Exercise prompt
Please return the listing exactly as it stands, skipping any pictures.

##############################

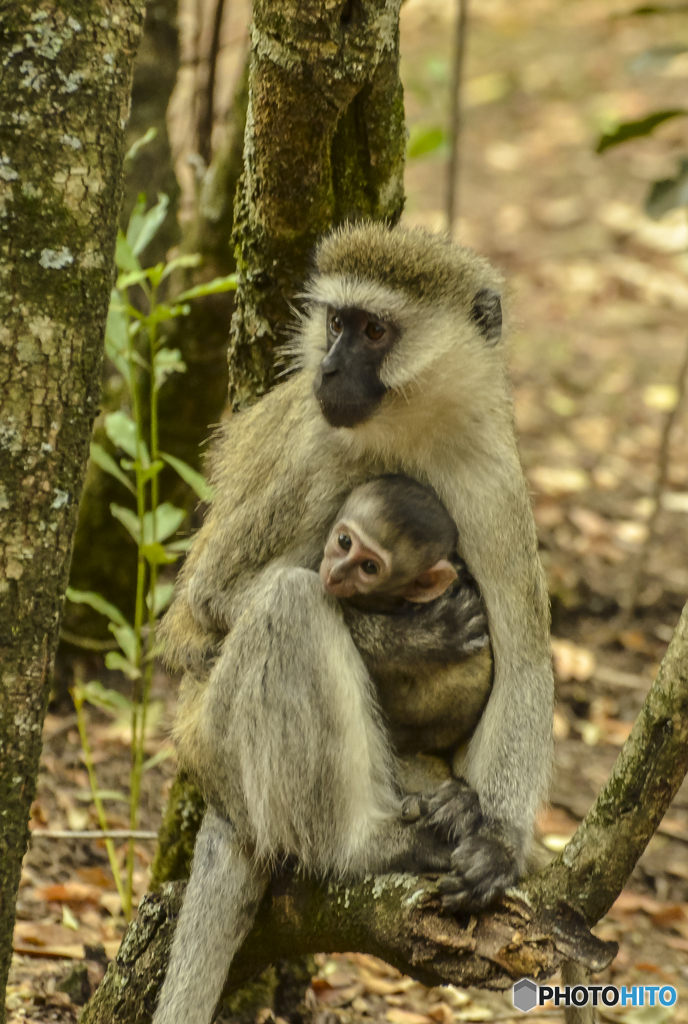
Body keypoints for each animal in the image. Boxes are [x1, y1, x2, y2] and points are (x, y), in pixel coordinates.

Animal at [155, 222, 552, 1024]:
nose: (330, 367)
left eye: (374, 331)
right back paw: (366, 848)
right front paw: (414, 637)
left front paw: (497, 843)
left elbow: (526, 656)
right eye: (337, 322)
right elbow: (212, 604)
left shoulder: (491, 472)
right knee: (288, 605)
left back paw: (457, 808)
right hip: (218, 746)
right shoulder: (322, 451)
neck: (412, 428)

##############################

Exercise response
Body keypoints for each animal in the image. Boxes are [x1, y1, x2, y2] and points are (x, y), in pixel coordinates.

Animal at [155, 222, 552, 1024]:
nose: (330, 367)
left eye: (374, 331)
right back paw: (366, 848)
right front paw: (414, 637)
left front paw: (497, 843)
left elbow: (526, 656)
right eye: (337, 322)
right elbow: (212, 604)
left shoulder: (491, 472)
right knee: (288, 605)
left back paw: (457, 808)
right hip: (218, 746)
right shoulder: (322, 451)
neck: (412, 428)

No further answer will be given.